Posted by: Froth on: 7th of December, 2010
When a metal dissolves in a solution of negative ions, like say the ethanoate (CH3COO-) in vinegar, it forms a salt. Metal salts are not molecules. In their pure form, they are ionic crystals, huge lattices of ions stacked together like marbles and held by magnetic attractions. In solution, they form complexes. A complex is a positive ion, usually a metal ion, surrounded by negative ions or neutral molecules. The ions, or the electron-rich parts of the molecules, push electrons towards the positive ion in the middle. The extra electrons make that positive ion more stable, which is why complexes form in the first place.
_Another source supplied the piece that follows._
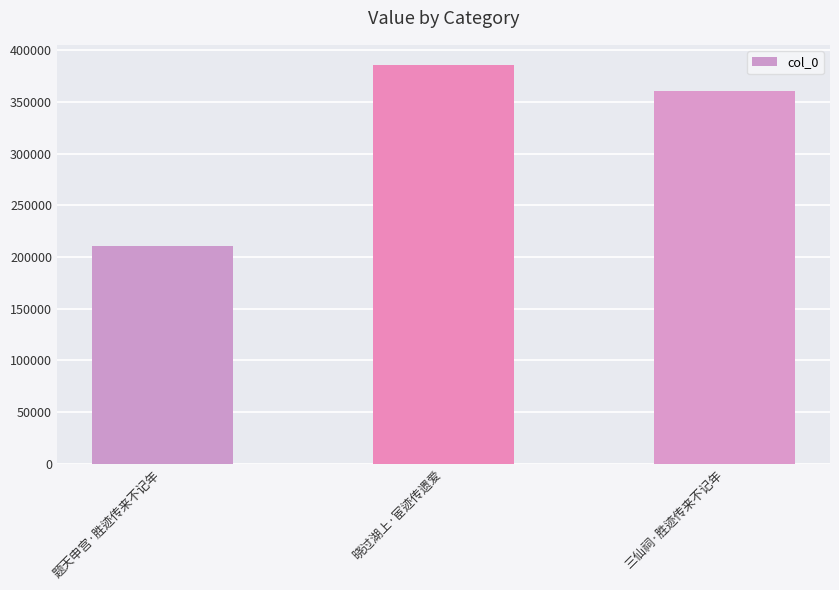

Is it true that the value at 晓过湖上·宦迹传遗爱 is 385887?

True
Something with a lot of excess charge – with too much electron density, or too little – and nowhere to store it is unstable. Almost any kind of interaction is better than nothing. A metal ion is a single nucleus without enough electrons. Unlike something big, like a dye molecule, there is nowhere else for those electrons to be supplied by. The metal is stuck with the positive charge.
So when that metal is floating around in a solution that has negative ions, or pairs of electrons that aren’t being used in bonding – even double bonds, in a pinch – the things that have spare electrons coordinate with the positive metal ion. The exact method by which this happens is too complicated to cover here, but the important point is that these electrons, the ones that are donated to the positive ion, are not forming covalent bonds. The electrons are shared between the negative thing and the ion, but the link between the two things is weak. It’s easily broken. It doesn’t take a full bond’s worth of energy to break the connection.
The connection is weak enough that the ligands (the negative things coordinated to the positive ion) can swap places with their counterparts in solution. You can use isotopically labelled ligands to track how fast this happens, and you can watch the colour change when you add a better ligand to the solution. It’s called reversible bonding, and while it may seem like an obscure branch of chemistry, that’s only because of how chemistry is taught. Reversible bonding – the formation of complexes around metal ions – is kind of important. It’s how haemoglobin transports oxygen.